Hon Minister and guests, we know the tourism sector is a big job creator. It's where chefs, waiters, cleaners, barmen, tour guide operators and many taxi cab drivers get their jobs. I think that my colleague, the hon Manny De Freitas has explained succinctly. This is why the DA is carefully watching the motives that you propose, when you propose the 'kill Airbnb' Bill, cloak named the Draft Tourism Amendment Bill.
Why do you want to kill Airbnb when the company delivers innovation? Why do you want to kill Airbnb when they actually level the playing fields and creates jobs and new wealth to help
the small players? Who are you working for when you want to kill Airbnb? It is certainly not for the small guesthouse owner, the cook at the bed and breakfast who waited years to get a job. It is not for the cleaner at the small boutique hotel who feeds her entire family from their job.
Have you ever personally used Airbnb yourself or the hon Deputy Minister or even any other booking portal such as booking.com? Or is it only luxury five-star hotels that you use? [Interjections.] [Applause.] Minister, in your hunger to kill Airbnb, we will stand up against you and defend the hundreds of thousands of jobs you also plan to destroy in the process. [Applause.]
This brings me to my second urgent matter, which is the cost of grading places of accommodation and the structure of the grading council. It is simply wrong that it costs on average R5 200 to have a star grading for a place or behind a guest houses name. Imagine that you have a young entrepreneur in some of these dorpies - that the chairperson of the portfolio committee - who has a home and wants to start our small guest house and lodge or
Inn, always with very little money, in their pocket. This government should not be burdened them with that cost annually.
Such high costs do nothing for inclusion, empowerment and new business. It does nothing to level the playing fields and create new jobs. We need to move to a system of free grading, especially for small businesses, so that they may receive the benefits that are associated and come from grading.
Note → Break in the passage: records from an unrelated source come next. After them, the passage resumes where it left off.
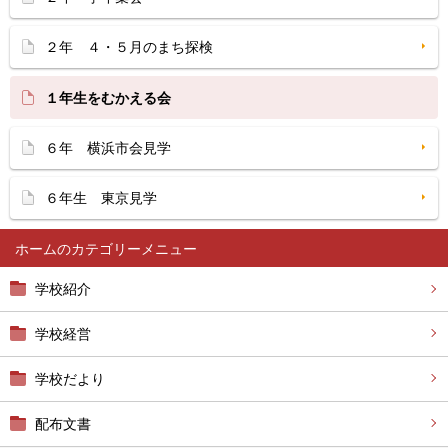
２年 ４・５月のまち探検
１年生をむかえる会
６年 横浜市会見学
６年生 東京見学
ホーム
学校紹介
学校経営
学校だより
配布文書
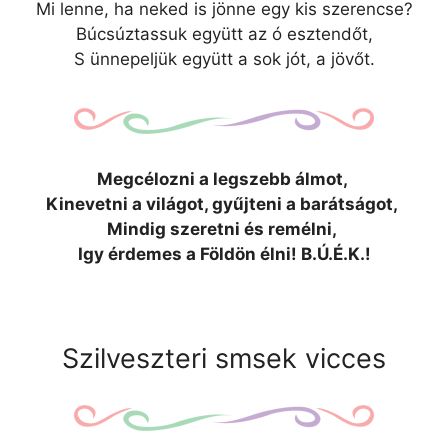
Mi lenne, ha neked is jönne egy kis szerencse?
Búcsúztassuk együtt az ó esztendőt,
S ünnepeljük együtt a sok jót, a jövőt.
Megcélozni a legszebb álmot,
Kinevetni a világot, gyűjteni a barátságot,
Mindig szeretni és remélni,
Igy érdemes a Földön élni! B.Ú.É.K.!
Szilveszteri smsek vicces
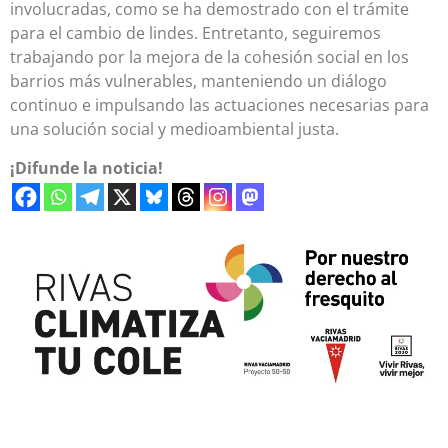
involucradas, como se ha demostrado con el trámite
para el cambio de lindes. Entretanto, seguiremos
trabajando por la mejora de la cohesión social en los
barrios más vulnerables, manteniendo un diálogo
continuo e impulsando las actuaciones necesarias para
una solución social y medioambiental justa.
¡Difunde la noticia!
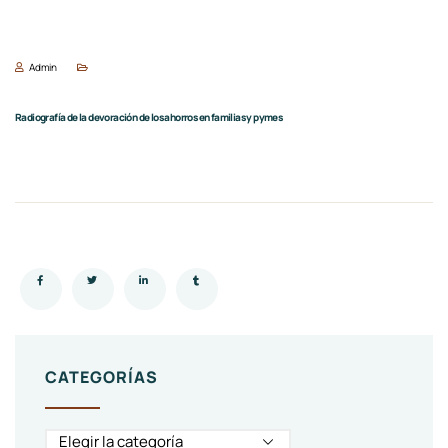
Admin
Radiografía de la devoración de los ahorros en familias y pymes
CATEGORÍAS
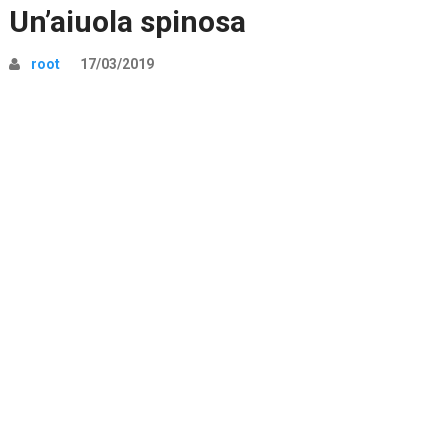
Un’aiuola spinosa
root
17/03/2019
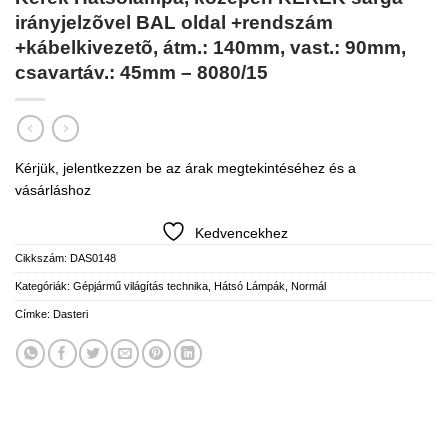
irányjelzõvel BAL oldal +rendszám
+kábelkivezetõ, átm.: 140mm, vast.: 90mm,
csavartáv.: 45mm – 8080/15
Kérjük, jelentkezzen be az árak megtekintéséhez és a
vásárláshoz
Kedvencekhez
Cikkszám:
DAS0148
Kategóriák:
Gépjármű világítás technika
,
Hátsó Lámpák
,
Normál
Címke:
Dasteri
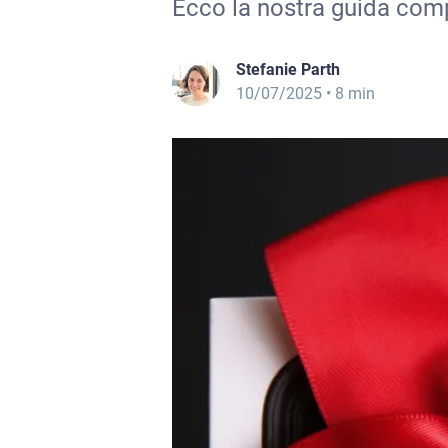
Ecco la nostra guida com
Stefanie Parth
10/07/2025
• 8 min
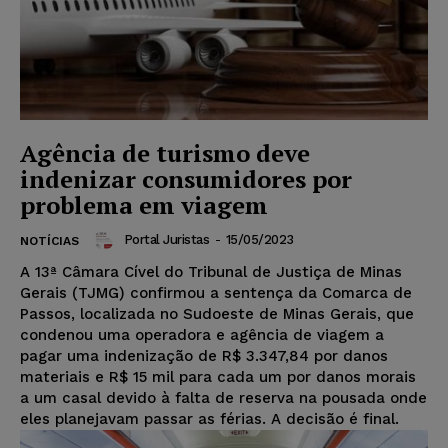
Agência de turismo deve
indenizar consumidores por
problema em viagem
Portal Juristas
-
15/05/2023
NOTÍCIAS
A 13ª Câmara Cível do Tribunal de Justiça de Minas
Gerais (TJMG) confirmou a sentença da Comarca de
Passos, localizada no Sudoeste de Minas Gerais, que
condenou uma operadora e agência de viagem a
pagar uma indenização de R$ 3.347,84 por danos
materiais e R$ 15 mil para cada um por danos morais
a um casal devido à falta de reserva na pousada onde
eles planejavam passar as férias. A decisão é final.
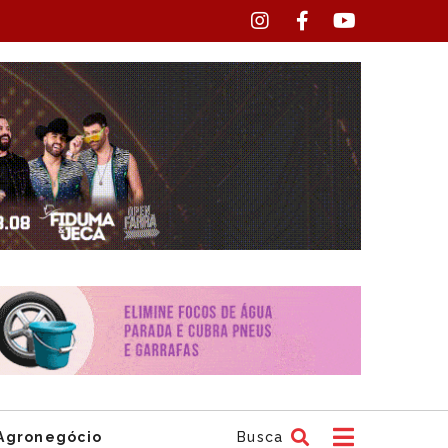
Agronegócio
Busca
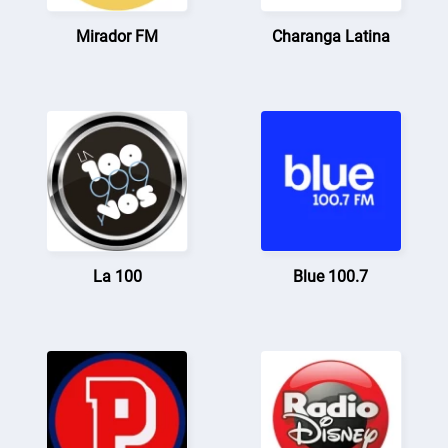
Mirador FM
Charanga Latina
La 100
Blue 100.7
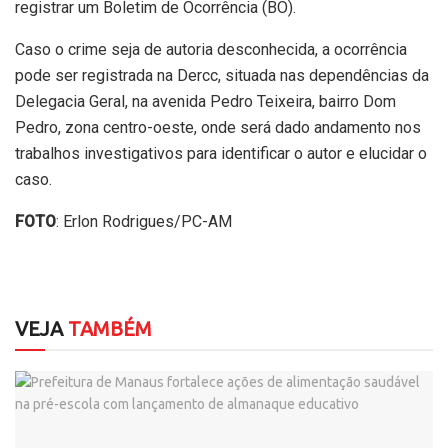
registrar um Boletim de Ocorrência (BO).
Caso o crime seja de autoria desconhecida, a ocorrência
pode ser registrada na Dercc, situada nas dependências da
Delegacia Geral, na avenida Pedro Teixeira, bairro Dom
Pedro, zona centro-oeste, onde será dado andamento nos
trabalhos investigativos para identificar o autor e elucidar o
caso.
FOTO
: Erlon Rodrigues/PC-AM
VEJA
TAMBÉM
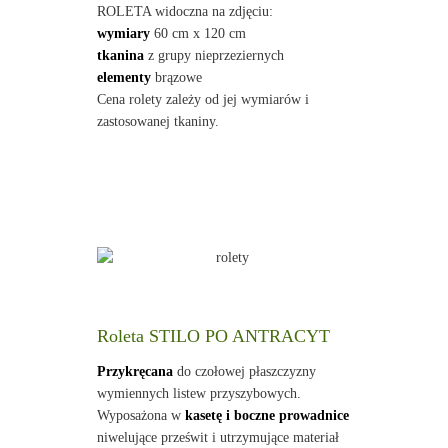
ROLETA widoczna na zdjęciu:
wymiary
60 cm x 120 cm
tkanina
z grupy nieprzeziernych
elementy
brązowe
Cena rolety zależy od jej wymiarów i
zastosowanej tkaniny.
Roleta STILO PO ANTRACYT
Przykręcana
do czołowej płaszczyzny
wymiennych listew przyszybowych.
Wyposażona w
kasetę i boczne prowadnice
niwelujące prześwit i utrzymujące materiał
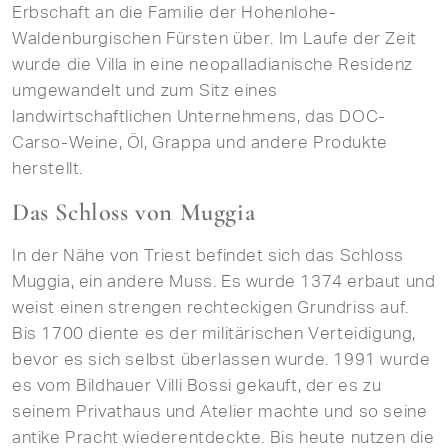
Erbschaft an die Familie der Hohenlohe-
Waldenburgischen Fürsten über. Im Laufe der Zeit
wurde die Villa in eine neopalladianische Residenz
umgewandelt und zum Sitz eines
landwirtschaftlichen Unternehmens, das DOC-
Carso-Weine, Öl, Grappa und andere Produkte
herstellt.
Das Schloss von Muggia
In der Nähe von Triest befindet sich das Schloss
Muggia, ein andere Muss. Es wurde 1374 erbaut und
weist einen strengen rechteckigen Grundriss auf.
Bis 1700 diente es der militärischen Verteidigung,
bevor es sich selbst überlassen wurde. 1991 wurde
es vom Bildhauer Villi Bossi gekauft, der es zu
seinem Privathaus und Atelier machte und so seine
antike Pracht wiederentdeckte. Bis heute nutzen die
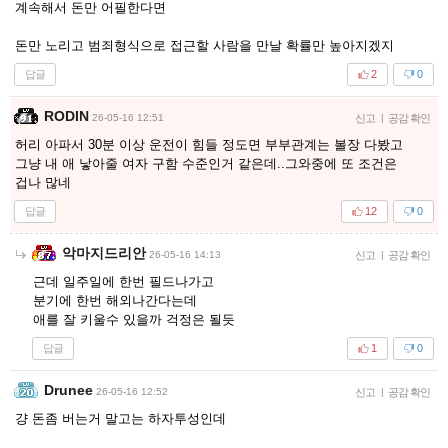
계속해서 돈만 어필한다면
돈만 노리고 범죄형식으로 접근할 사람을 만날 확률만 높아지겠지
답글
2
0
RODIN
26-05-16 12:51
신고
|
공감 확인
허리 아파서 30분 이상 운전이 힘들 정도면 부부관계는 볼장 다봤고
그냥 내 애 낳아줄 여자 구함 수준인거 같은데..그와중에 또 조건은
겁나 많네
답글
12
0
악마지드리안
26-05-16 14:13
신고
|
공감 확인
근데 일주일에 한번 필드나가고
분기에 한번 해외나간다는데
애를 잘 키울수 있을까 걱정은 될듯
답글
1
0
Drunee
26-05-16 12:52
신고
|
공감 확인
걍 돈좀 버는거 말고는 하자투성인데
Ultimately, we can create new businesses and jobs in the tourism industry but we need suitable regulation and not make the playing fields even more uneven. Where we govern, in the Western Cape, our policies do exactly that. [Interjections.] One in ten employees in the Western Cape works in the tourism industry. It contributes more than R25 billion to the provincial economy. So, hon Minister, we won't let you kill jobs in this industry. Thank you.